ZoomDie Welt durch die Windschutzscheibe
Ein altes Ehepaar, Prostituierte, brennende Mülleimer: In den 1980er-Jahren dokumentierte Joseph Rodriguez als Taxifahrer in New York den Zustand der Gesellschaft.

Die West Houston Street in New York im Jahr 1985: Es wird langsam hell, eine Frau blickt über ihre Schulter zurück. Die meisten schlafen noch, aber der After-After-Hour Club hat gerade seine Türen geöffnet. Hier kommt man hin, wenn die grossen BDSM-Clubs des Meatpacking District schliessen und man noch nicht genug hat. Fotografiert wird die Szene durch die Windschutzscheibe eines Taxis, im Rückspiegel ein weiteres Taxi, am Armaturenbrett ein Ausweis, darauf der Name Joseph Rodriguez.

Der 34-Jährige ist Student am International Center of Photography in New York, das Geld dafür verdient er als Taxifahrer. Bei ihm steigen Putzfrauen ein, Prostituierte, ein älteres Ehepaar, das ihm das Geheimnis seiner langen Ehe verrät («love and compromise») oder ein Mann, der während der Fahrt seine Lederkluft auszieht und das Auto als unauffälliger Wallstreet-Banker verlässt.

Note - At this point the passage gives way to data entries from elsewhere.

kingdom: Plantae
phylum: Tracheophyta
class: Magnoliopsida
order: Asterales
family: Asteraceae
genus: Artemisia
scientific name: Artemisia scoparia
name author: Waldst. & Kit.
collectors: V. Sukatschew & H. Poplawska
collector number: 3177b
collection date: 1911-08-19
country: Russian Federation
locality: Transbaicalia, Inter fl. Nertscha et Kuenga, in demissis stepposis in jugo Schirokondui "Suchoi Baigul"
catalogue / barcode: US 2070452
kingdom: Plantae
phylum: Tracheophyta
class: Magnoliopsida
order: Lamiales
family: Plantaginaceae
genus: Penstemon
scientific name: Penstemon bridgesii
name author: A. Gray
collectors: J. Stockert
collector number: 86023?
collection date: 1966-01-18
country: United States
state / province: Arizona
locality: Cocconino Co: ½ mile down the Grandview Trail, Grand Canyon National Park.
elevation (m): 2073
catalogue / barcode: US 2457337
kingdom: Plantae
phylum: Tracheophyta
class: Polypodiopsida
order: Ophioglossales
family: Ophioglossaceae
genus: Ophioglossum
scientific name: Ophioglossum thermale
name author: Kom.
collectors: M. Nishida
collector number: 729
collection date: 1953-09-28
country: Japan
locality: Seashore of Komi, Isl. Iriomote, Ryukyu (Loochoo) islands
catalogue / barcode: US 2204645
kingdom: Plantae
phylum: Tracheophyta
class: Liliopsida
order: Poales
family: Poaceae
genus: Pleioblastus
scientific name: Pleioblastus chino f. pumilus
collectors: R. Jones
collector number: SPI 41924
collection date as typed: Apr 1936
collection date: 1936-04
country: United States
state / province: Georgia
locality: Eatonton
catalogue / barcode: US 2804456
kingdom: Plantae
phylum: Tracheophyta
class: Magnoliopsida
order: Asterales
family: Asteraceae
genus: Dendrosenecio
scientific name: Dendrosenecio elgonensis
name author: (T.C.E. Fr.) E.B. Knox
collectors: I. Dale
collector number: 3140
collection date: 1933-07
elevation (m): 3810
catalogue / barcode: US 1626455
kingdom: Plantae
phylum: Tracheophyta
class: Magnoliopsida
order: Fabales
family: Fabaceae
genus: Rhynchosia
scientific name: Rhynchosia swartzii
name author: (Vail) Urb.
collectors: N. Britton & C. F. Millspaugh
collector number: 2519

«Mein Taxi war wie ein Beichtstuhl in der katholischen Kirche», sagt Rodriguez, für den diese Bilder den Beginn seiner Karriere als Dokumentarfotograf markieren. Schon damals holte er Menschen und Dinge vor die Kamera, die oft übersehen werden: Prostituierte, Homosexuelle, Frauen mit Bündeln unter dem Arm, brennende Mülleimer.


«In den Jahren zwischen 1978 und 1987», schreibt der Schriftsteller Richard Price in seinem Begleittext, «fühlte es sich an, als würden der Stadt jeden Tag von neuem die Zähne eingeschlagen.» Die Aids-Krise, Arbeitslosigkeit, Gewalt, Drogen: All das wird auf Rodriguez’ Bildern sichtbar. Als fast durchsichtiger Beobachter erhält er in den zehn Jahren als Taxifahrer einen einmaligen Einblick in die Gesellschaft. «Das Taxifahren hat mich zum Humanisten gemacht», sagt er heute. Beim Blättern durch den Band mischt sich neben all dem grossstädtischen Schrecken aber auch etwas Wehmut. Denn heutzutage würde ein Taxifahrer all die Geschichten wohl gar nicht mehr erfahren. Wann haben Sie das letzte Mal im Taxi mit dem Fahrer geredet, anstatt auf Ihr Handy zu schauen?